START RECORD EXTRACTS
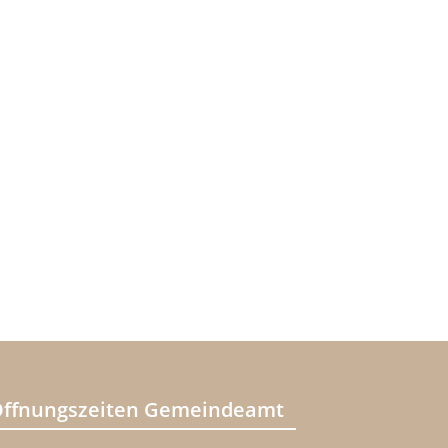
ffnungszeiten Gemeindeamt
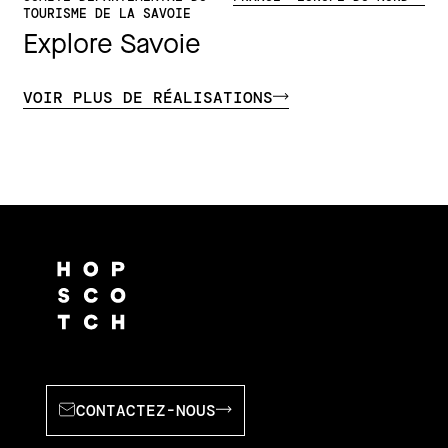
TOURISME DE LA SAVOIE
Explore Savoie
VOIR PLUS DE RÉALISATIONS
CONTACTEZ-NOUS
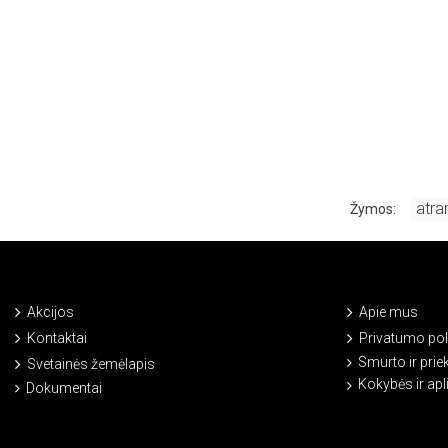
atra
Žymos:
Akcijos
Apie mus
Kontaktai
Privatumo poli
Smurto ir prie
Svetainės žemėlapis
Kokybės ir ap
Dokumentai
END RECORD EXTRACTS
> **TASK STATEMENT**
Reproduce the lines word for word, beginning at the line that contains "TOURISME DE LA SAVOIE" and ending with the last line of the records. Omit the pictures from your copy.

> **YOUR RESPONSE**
TOURISME DE LA SAVOIE
Explore Savoie
VOIR PLUS DE RÉALISATIONS
CONTACTEZ-NOUS
atra
Žymos:
Akcijos
Apie mus
Kontaktai
Privatumo poli
Smurto ir prie
Svetainės žemėlapis
Kokybės ir ap
Dokumentai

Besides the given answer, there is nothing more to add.